-- Start of Passage shown --

We have to try EVERYTHING in order to beat climate change, up to and including moonshots like this.

Sadly this strange hatred of anything nuclear by environmentalists has done more to harm this planet and its people.

BTW 6 billion is nothing when compared to over a hundred billion that for example Germany has spent on renewables, same Germany that replacing nuclear with coal on the other hand.

Aside was just watching this documentary on BBC on tv there > https://www.youtube.com/watch?v=Gtp51eZkwoI The vision and drive of scientists, engineers and entrepreneurs back in 19th and 20th centuries have lifted the world from literal darkness into the modern system of grids and electricity on a flick of a switch. I am sure there were many naysayers back in their day on top of all the obstacles they faced, these guys such as Edison and his team kept buggering on, and the modern world is thankful for foundations they laid.

Let the scientists and engineers at ITER do their job and instead of moaning about it keep pressure on politicians to spend money on projects like this instead of bombing people in other countries.

2 comments

> renewables alone will not bring us into carbon free future.

They certainly can, and going 100% renewable by 2050 is feasible. [1] Once you add in nuclear, it's only more feasible (though maybe more expensive).

Taking a look at the five potential plans for the UK from 2009 [2], they are now much more potentially feasible as solar and storage technology has plummeted in price far more quickly than anticipated.

It's only a matter of political feasibility, not engineering or industrial feasibility. That's why these plans need to be reevaluated every 12 months, because technology for renewables is changing so much more quickly than any of the conventional technologies do, and the boundary for economic feasibility is quickly quickly shifting.

[1] http://web.stanford.edu/group/efmh/jacobson/Articles/I/Count...

[2] http://www.withouthotair.com/c27/page_203.shtml

It's interesting that you bring up climate change in the context of fusion. Because even in optimistic scenarios fusion will only play a role in a couple of decades. If we want to do something about climate change we have to do it within the next 10-20 years - and nuclear fusion certainly won't play a role in that timeframe.

Also saying you want to try "everything" without considering potential downsides seems strange to me. There's only so much money there to spend. And I think there are other technologies more promising and more needed that would need better funding (e.g. new energy storage methods could need some support).

The 6 billion is not the number this will cost. This is the original number that is now deprecated by a much higher number. And the comparison to the German renewable costs is comparing apples and oranges. Germany spends this money on electricity generation, which is a very different thing from funding a technology which may or may not produce energy in a distant future.

-- End of Passage shown --
-- Start of Entries supplied --

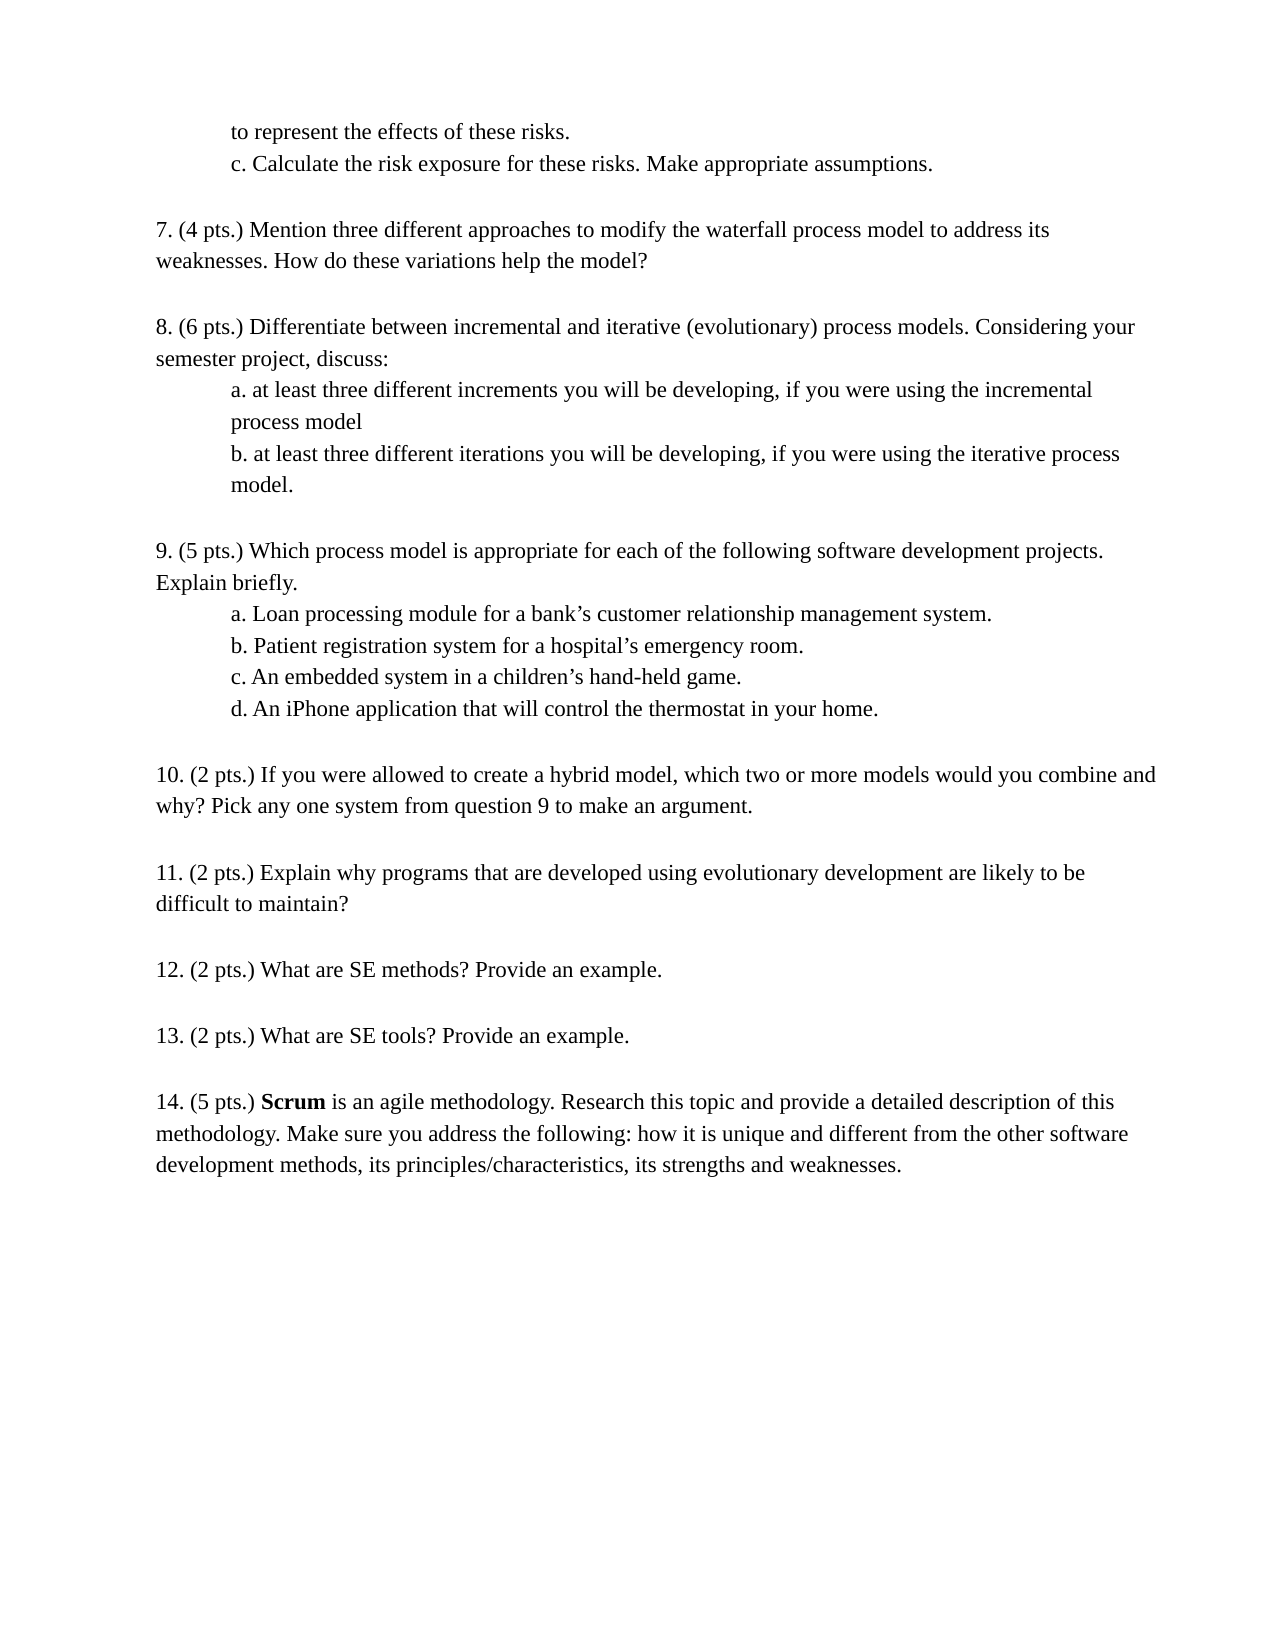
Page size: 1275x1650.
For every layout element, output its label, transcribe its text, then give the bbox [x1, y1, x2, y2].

text 11. (2 pts.) Explain why programs that are developed using evolutionary development are likely to be difficult to maintain? [156, 859, 1157, 917]
text 9. (5 pts.) Which process model is appropriate for each of the following software development projects. Explain briefly. [156, 537, 1157, 595]
text d. An iPhone application that will control the thermostat in your home. [231, 695, 1157, 721]
text a. Loan processing module for a bank’s customer relationship management system. [231, 600, 1157, 627]
text a. at least three different increments you will be developing, if you were using the incremental process model [231, 376, 1157, 434]
text to represent the effects of these risks. [231, 118, 1157, 144]
text 7. (4 pts.) Mention three different approaches to modify the waterfall process model to address its weaknesses. How do these variations help the model? [156, 216, 1157, 274]
text b. Patient registration system for a hospital’s emergency room. [231, 632, 1157, 658]
text 8. (6 pts.) Differentiate between incremental and iterative (evolutionary) process models. Considering your semester project, discuss: [156, 313, 1157, 371]
text 14. (5 pts.) Scrum is an agile methodology. Research this topic and provide a detailed description of this methodology. Make sure you address the following: how it is unique and different from the other software development methods, its principles/characteristics, its strengths and weaknesses. [156, 1088, 1157, 1178]
text 12. (2 pts.) What are SE methods? Provide an example. [156, 956, 1157, 983]
text c. Calculate the risk exposure for these risks. Make appropriate assumptions. [231, 150, 1157, 176]
text b. at least three different iterations you will be developing, if you were using the iterative process model. [231, 439, 1157, 497]
text c. An embedded system in a children’s hand-held game. [231, 663, 1157, 690]
text 13. (2 pts.) What are SE tools? Provide an example. [156, 1022, 1157, 1049]
text 10. (2 pts.) If you were allowed to create a hybrid model, which two or more models would you combine and why? Pick any one system from question 9 to make an argument. [156, 761, 1157, 819]
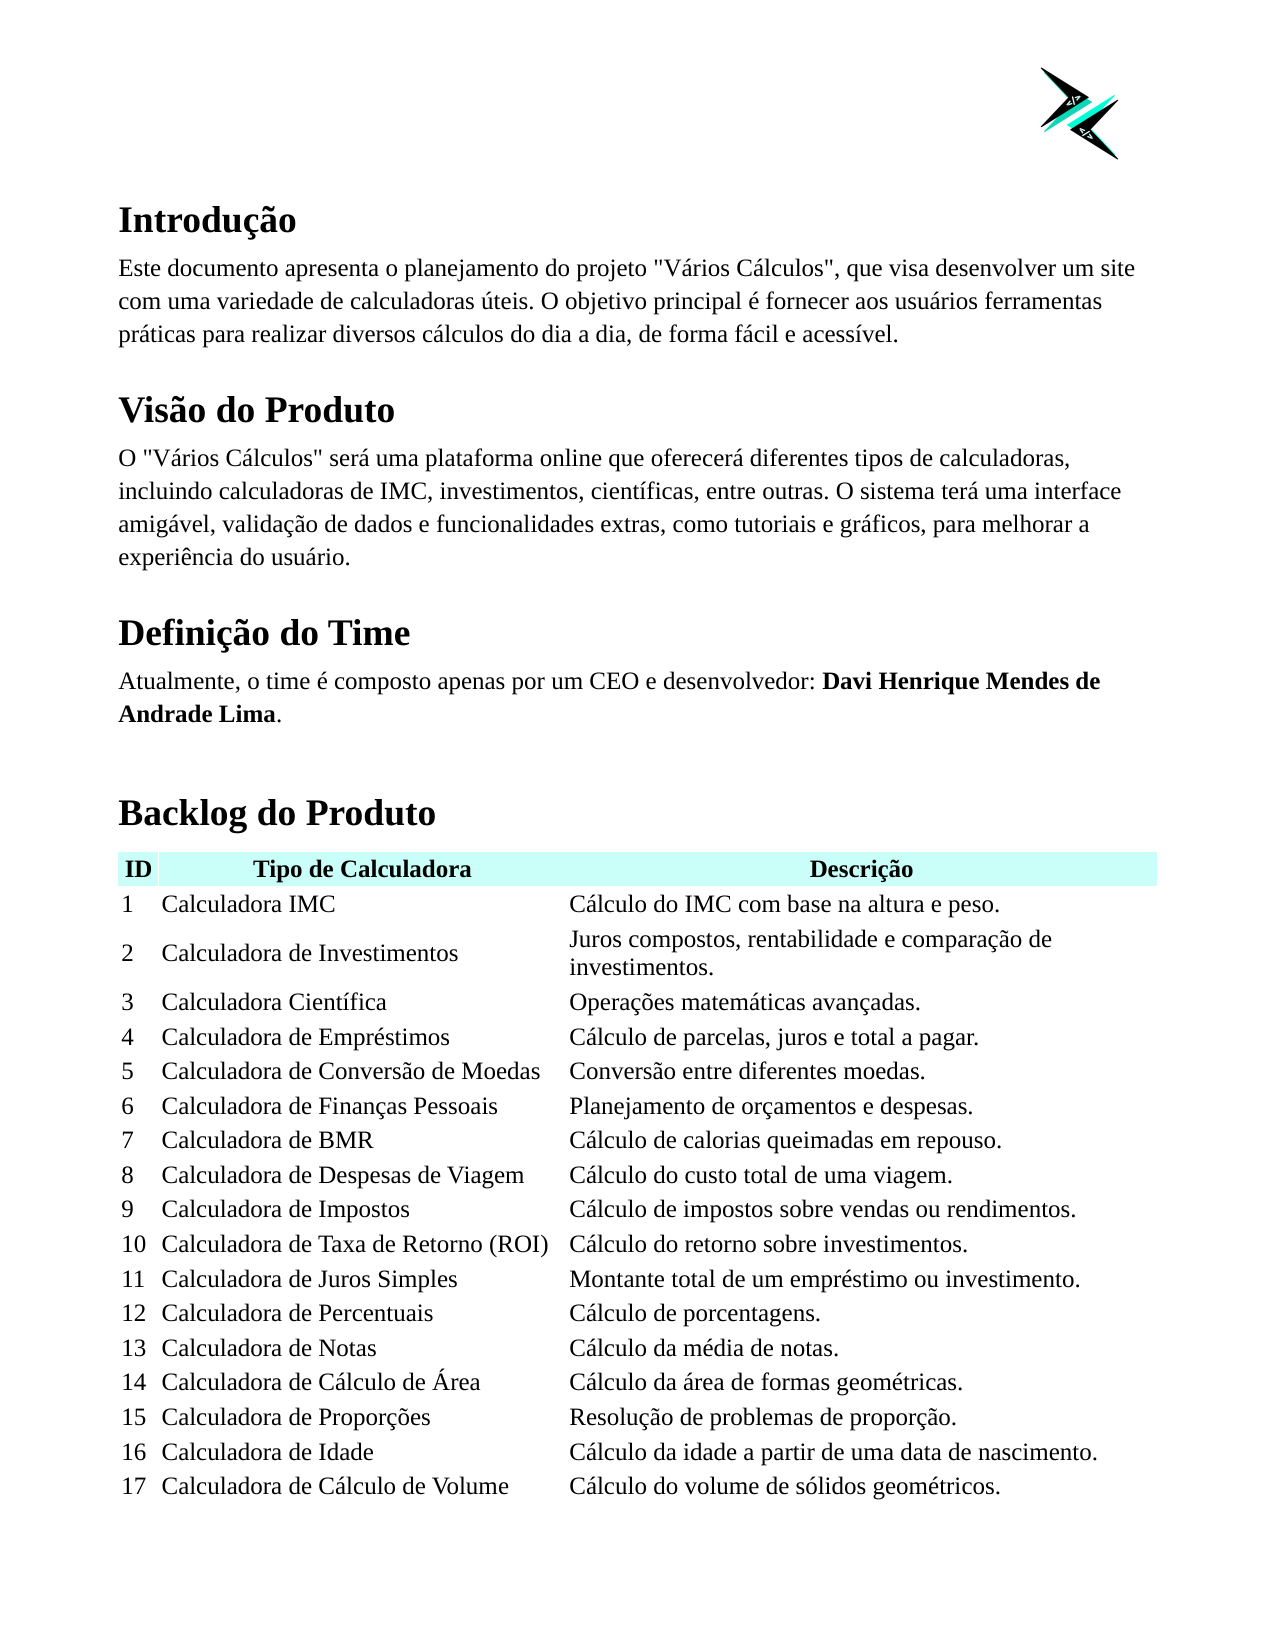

-- End of Entries supplied --

Request 1 → Output the stretch of the comment thread on fusion and climate change from "Sadly this strange" through "the other hand.", copied word for word.
Request 2 → Please give the stretch of the entries from their start through the line containing "For every layout" as a Markdown table with the columns Row and Entry line, one numbered row per line. Leave out blank lines and the pictures, and include only those lines.

Correct result 1 →
Sadly this strange hatred of anything nuclear by environmentalists has done more to harm this planet and its people.

BTW 6 billion is nothing when compared to over a hundred billion that for example Germany has spent on renewables, same Germany that replacing nuclear with coal on the other hand.

Correct result 2 →
| Row | Entry line |
|---|---|
| 1 | Page size: 1275x1650. |
| 2 | For every layout element, output its label, transcribe its text, then give the bbox [x1, y1, x2, y2]. |